El Imperio ha crecido considerablemente con la incorporación de nuevas provincias a la UE. Que Inglaterra se esté yendo, ya no puede evitar que hayan proliferado las células en su organismo, y ya se sabe lo que suele ocurrir en un organismo cuando las células se amontonan, sobre todo si el tumor maligno ya hace tiempo que viene decomponiendo el organismo y que lo acabará sumiendo en el abismo insalvable que entre el Norte y el Sur ha profundizado la victoria del Oeste sobre el Este, simbolizada en la caída del Muro de Berlín y escenificada en la incorporación de una considerable parte de los económicamente vencidos a la Unión Europea.
No, no se ha producido el final de la Historia, ni el que tan groseramente idealizó Hegel ni el que, a conveniencia quienes mandan, cantó, de modo igual grosero, la lacaya pluma de Fukuyama. Ni se producirá, tampoco el que Marx y Engels pronosticaron tras someter el decurso histórico a un impecable e implacable tratamiento científico.
Pero tendrá su fin el Imperio, como tantos otros finalizaron. Hay síntomas de que ya se ha producido el principio del fin.
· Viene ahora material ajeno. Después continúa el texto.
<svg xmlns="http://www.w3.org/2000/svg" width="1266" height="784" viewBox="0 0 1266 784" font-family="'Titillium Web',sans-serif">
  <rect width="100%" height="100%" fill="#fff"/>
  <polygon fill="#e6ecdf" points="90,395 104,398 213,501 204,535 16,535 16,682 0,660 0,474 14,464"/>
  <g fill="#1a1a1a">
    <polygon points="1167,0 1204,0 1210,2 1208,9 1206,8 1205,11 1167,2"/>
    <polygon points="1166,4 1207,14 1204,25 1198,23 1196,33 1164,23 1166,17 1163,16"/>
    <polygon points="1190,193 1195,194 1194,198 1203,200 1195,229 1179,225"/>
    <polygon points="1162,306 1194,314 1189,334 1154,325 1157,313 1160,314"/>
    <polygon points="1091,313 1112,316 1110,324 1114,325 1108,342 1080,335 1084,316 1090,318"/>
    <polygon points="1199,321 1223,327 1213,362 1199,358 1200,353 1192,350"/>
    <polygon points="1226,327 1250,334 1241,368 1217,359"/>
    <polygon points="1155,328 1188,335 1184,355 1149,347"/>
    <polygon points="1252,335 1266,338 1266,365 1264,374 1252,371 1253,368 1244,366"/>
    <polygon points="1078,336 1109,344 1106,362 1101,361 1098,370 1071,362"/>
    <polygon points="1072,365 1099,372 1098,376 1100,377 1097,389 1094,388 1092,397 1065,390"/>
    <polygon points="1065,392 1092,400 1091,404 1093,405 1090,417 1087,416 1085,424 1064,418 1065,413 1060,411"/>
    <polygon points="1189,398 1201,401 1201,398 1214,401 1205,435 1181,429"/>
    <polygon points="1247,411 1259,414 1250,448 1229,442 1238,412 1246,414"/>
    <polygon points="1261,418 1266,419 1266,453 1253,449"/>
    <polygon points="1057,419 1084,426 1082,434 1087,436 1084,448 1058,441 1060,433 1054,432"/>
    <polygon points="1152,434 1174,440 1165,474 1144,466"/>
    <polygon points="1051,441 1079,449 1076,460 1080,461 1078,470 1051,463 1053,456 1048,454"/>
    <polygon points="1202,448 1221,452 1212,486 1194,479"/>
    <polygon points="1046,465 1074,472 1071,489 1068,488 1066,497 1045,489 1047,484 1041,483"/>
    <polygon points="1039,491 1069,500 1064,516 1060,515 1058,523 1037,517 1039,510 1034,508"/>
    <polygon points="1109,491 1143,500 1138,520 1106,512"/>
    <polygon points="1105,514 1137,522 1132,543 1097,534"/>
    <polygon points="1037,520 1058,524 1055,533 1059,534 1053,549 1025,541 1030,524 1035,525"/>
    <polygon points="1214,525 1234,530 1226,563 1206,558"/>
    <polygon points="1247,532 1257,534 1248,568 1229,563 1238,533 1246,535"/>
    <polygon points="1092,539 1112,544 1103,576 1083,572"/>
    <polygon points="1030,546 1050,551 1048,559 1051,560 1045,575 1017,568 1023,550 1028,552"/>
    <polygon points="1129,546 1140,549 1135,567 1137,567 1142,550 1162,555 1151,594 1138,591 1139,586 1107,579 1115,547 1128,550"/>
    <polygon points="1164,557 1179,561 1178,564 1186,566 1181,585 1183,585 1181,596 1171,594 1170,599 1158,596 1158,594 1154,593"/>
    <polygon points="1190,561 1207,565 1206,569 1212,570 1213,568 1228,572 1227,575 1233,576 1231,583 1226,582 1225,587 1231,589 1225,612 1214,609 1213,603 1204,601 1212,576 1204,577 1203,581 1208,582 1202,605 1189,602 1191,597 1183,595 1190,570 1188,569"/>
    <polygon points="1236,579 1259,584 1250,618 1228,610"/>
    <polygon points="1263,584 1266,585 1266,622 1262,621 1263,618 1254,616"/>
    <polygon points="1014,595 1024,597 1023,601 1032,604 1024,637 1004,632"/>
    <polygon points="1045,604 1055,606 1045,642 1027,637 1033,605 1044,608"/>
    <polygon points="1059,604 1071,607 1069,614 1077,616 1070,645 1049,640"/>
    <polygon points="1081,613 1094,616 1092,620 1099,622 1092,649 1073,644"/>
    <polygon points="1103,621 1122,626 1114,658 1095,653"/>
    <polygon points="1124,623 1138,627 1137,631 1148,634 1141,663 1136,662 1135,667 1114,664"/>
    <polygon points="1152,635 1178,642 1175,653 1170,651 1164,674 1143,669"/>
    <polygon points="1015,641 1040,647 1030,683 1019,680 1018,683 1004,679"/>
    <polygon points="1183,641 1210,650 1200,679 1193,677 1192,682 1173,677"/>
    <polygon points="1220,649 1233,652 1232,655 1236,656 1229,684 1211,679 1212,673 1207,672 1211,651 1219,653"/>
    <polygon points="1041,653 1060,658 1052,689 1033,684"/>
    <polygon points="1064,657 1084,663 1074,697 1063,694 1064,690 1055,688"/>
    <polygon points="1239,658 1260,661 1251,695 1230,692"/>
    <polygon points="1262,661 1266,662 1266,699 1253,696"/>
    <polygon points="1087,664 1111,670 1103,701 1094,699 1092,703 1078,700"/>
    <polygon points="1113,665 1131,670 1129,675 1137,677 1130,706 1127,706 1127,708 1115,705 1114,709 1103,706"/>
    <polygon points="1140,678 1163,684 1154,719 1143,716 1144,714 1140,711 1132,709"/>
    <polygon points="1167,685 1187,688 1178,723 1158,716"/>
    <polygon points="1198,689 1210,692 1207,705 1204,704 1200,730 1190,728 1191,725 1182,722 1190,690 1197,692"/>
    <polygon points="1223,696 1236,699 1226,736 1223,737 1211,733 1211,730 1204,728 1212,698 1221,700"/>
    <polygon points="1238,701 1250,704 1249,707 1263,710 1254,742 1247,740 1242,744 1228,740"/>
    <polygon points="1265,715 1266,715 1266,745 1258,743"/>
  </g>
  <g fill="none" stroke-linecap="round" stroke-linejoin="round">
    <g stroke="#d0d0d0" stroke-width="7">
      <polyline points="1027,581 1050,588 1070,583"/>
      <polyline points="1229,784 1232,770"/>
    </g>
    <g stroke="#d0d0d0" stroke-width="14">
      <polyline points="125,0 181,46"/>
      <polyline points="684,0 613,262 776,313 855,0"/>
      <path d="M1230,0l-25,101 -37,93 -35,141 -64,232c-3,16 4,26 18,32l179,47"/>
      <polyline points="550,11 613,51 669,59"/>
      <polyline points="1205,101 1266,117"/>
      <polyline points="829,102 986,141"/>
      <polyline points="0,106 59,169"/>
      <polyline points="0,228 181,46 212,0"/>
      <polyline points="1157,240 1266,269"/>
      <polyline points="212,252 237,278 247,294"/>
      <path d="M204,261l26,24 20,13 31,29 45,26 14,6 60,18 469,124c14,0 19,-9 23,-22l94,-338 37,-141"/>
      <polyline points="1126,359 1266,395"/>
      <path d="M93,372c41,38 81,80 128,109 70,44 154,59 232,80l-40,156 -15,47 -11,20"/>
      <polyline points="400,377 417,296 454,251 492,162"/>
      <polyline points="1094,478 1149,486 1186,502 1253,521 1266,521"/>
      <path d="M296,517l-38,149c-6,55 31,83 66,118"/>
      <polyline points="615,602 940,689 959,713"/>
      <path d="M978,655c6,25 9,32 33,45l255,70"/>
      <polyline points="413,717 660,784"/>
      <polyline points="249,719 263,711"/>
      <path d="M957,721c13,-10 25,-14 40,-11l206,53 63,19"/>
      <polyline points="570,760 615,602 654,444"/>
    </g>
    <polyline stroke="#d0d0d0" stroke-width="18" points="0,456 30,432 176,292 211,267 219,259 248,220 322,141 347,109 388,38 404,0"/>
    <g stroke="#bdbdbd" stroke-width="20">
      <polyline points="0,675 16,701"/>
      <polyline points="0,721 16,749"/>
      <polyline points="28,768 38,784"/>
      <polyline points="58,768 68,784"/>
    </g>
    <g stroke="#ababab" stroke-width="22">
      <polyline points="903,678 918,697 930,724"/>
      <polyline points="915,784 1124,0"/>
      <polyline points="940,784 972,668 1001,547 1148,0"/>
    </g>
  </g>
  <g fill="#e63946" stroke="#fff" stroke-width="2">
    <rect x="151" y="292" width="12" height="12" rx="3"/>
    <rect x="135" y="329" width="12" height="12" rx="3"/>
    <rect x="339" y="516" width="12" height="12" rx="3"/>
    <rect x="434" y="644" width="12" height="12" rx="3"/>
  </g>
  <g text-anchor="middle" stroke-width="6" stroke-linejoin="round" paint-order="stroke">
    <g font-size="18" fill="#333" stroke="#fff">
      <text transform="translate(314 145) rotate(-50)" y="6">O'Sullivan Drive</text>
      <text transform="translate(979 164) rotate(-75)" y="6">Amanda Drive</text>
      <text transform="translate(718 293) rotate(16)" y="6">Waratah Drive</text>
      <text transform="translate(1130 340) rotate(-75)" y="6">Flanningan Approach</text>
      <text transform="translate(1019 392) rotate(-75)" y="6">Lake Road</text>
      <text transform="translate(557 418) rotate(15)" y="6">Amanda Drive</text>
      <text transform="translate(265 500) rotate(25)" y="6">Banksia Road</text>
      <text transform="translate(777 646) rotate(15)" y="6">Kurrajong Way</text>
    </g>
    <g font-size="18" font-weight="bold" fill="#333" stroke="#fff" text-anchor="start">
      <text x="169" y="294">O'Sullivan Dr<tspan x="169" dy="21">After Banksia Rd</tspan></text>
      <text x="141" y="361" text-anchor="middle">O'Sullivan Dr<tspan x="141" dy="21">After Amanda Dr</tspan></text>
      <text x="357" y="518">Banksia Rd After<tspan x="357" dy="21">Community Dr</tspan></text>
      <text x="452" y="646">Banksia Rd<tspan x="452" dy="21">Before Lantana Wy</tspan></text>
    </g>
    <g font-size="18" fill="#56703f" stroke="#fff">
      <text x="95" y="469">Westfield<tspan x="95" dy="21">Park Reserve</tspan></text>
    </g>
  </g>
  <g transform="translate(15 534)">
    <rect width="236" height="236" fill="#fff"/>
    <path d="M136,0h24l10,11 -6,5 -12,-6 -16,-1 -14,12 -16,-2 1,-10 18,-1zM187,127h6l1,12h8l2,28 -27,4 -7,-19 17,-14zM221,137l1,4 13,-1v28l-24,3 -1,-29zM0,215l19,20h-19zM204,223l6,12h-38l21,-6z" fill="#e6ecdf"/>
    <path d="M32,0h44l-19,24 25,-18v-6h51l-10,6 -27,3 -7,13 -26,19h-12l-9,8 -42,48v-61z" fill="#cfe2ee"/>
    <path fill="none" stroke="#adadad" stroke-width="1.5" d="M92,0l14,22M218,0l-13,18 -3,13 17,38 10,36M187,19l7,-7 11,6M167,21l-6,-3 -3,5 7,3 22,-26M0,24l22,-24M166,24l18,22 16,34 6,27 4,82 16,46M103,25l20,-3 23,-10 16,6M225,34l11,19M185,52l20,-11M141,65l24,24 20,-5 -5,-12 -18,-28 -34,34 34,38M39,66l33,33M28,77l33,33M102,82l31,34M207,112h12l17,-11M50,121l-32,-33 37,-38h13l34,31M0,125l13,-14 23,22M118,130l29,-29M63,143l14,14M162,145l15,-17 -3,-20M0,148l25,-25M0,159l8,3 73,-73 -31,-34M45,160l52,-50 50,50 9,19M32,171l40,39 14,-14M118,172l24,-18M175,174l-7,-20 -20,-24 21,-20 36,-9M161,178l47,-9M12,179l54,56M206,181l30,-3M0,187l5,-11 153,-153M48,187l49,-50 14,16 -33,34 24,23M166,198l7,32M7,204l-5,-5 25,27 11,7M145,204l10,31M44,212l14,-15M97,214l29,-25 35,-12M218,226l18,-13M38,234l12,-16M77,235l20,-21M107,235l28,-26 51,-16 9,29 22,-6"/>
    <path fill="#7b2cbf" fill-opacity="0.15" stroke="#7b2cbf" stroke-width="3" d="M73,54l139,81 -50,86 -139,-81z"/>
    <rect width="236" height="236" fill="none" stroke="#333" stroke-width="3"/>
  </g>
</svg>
Que el Emperador y sus pretores promuevan matanzas a ciegas y provoquen venganzas por igual sangrientas, so pretexto de una guerra de civilizaciones que pretende amortiguar la llama con la que el mundo rico abrasa a los mundos pobres, es una máxima señal de alarma. Para el Imperio, claro. No para la Historia.
Y es que la Historia desmiente sistemáticamente todas las interpretaciones que de ella se hacen. Es su prerrogativa. Y su desquite.